**Exercise:**
Down to the last line, set down the listing below exactly, apart from its pictures.

**Information provided:**

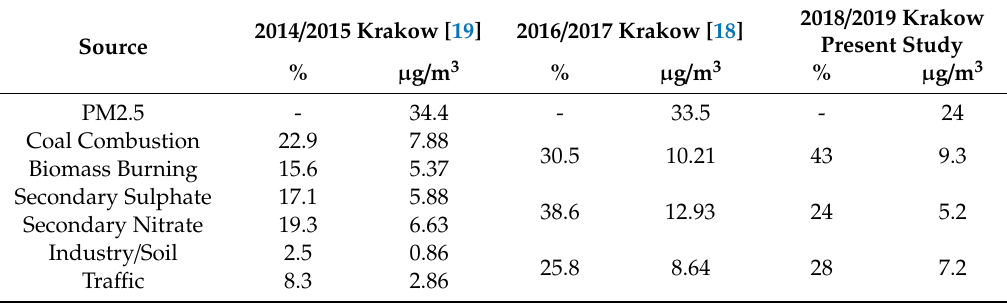
Table 2. Comparative results of the source contributions to PM2.5.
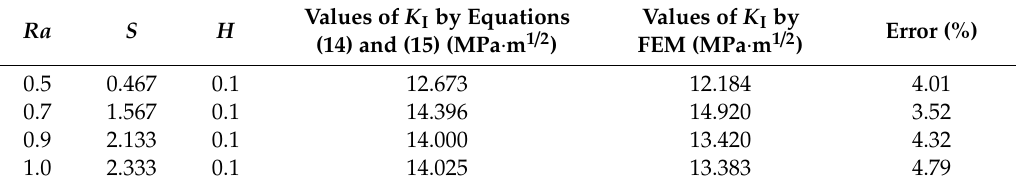
Table 4. Comparison results of the stress intensity factor (SIF) at crack tip B.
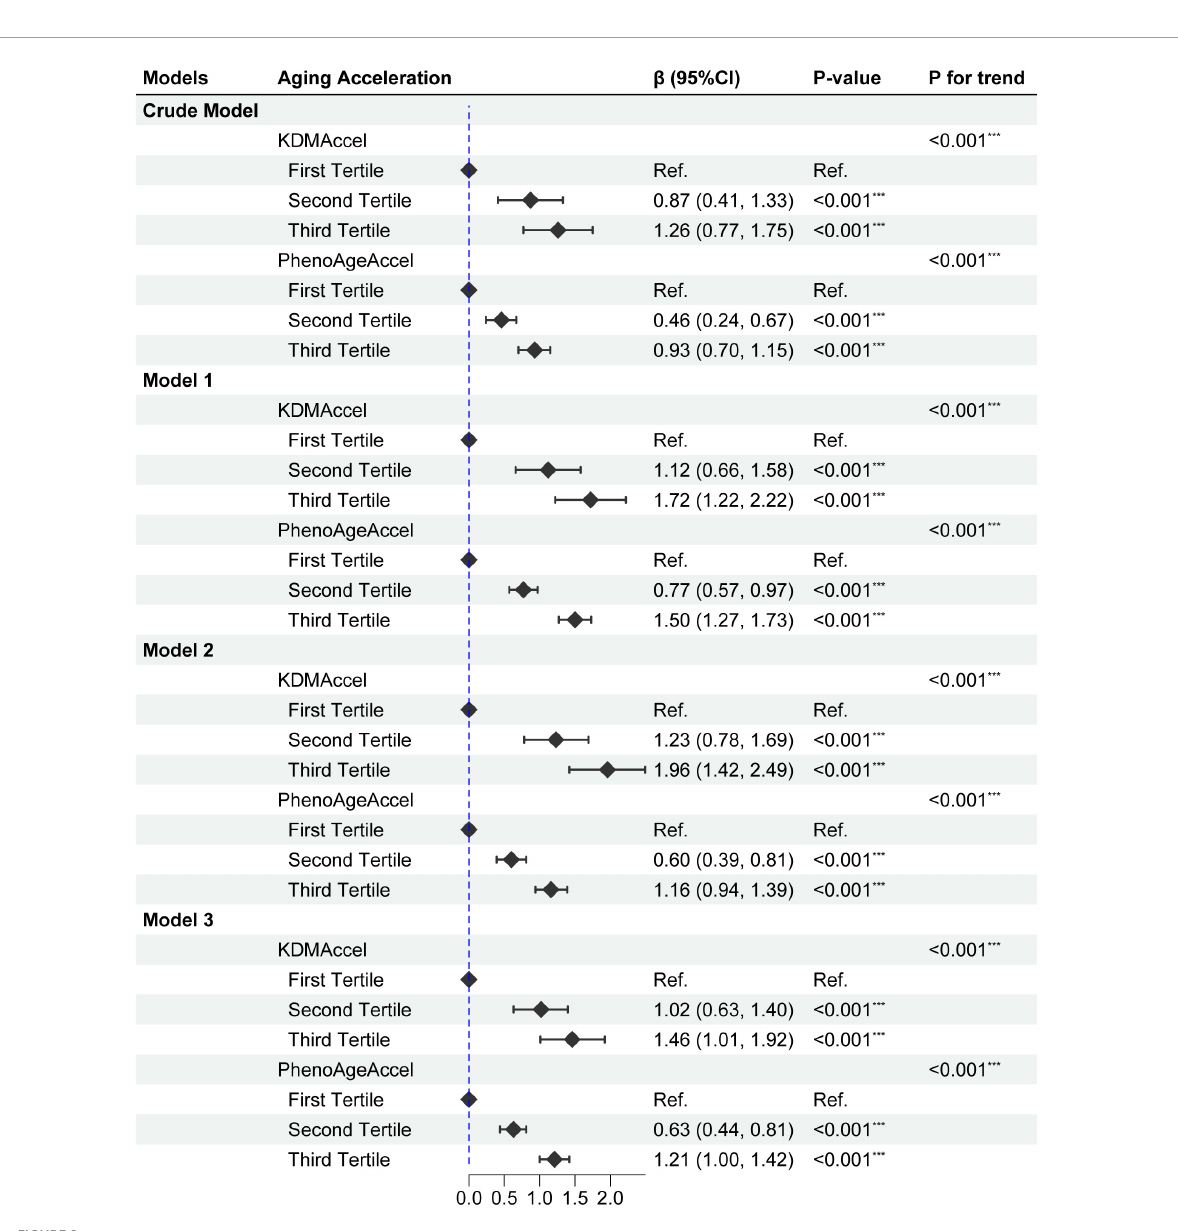
FIGURE2 Forest plot for the effect of dietary inflammatory index (DII) on aging acceleration. Model 1 adjusted for age, sex, ethnicity, and household income; Model 2 adjusted for sex, BMI, and total energy intake; Model 3 adjusted age, sex, ethnicity, household income, smoking status, BMI, total energy intake, CCI, CVD, hypertension, dysglycemia, MetS, hyperlipidemia, asthma, CKD, anti-hypertensive drug use, and anti-hyperlipidemic drug use. P -value: ***, <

**Task answer:**
Table 2. Comparative results of the source contributions to PM2.5.
Table 4. Comparison results of the stress intensity factor (SIF) at crack tip B.
FIGURE2 Forest plot for the effect of dietary inflammatory index (DII) on aging acceleration. Model 1 adjusted for age, sex, ethnicity, and household income; Model 2 adjusted for sex, BMI, and total energy intake; Model 3 adjusted age, sex, ethnicity, household income, smoking status, BMI, total energy intake, CCI, CVD, hypertension, dysglycemia, MetS, hyperlipidemia, asthma, CKD, anti-hypertensive drug use, and anti-hyperlipidemic drug use. P -value: ***, <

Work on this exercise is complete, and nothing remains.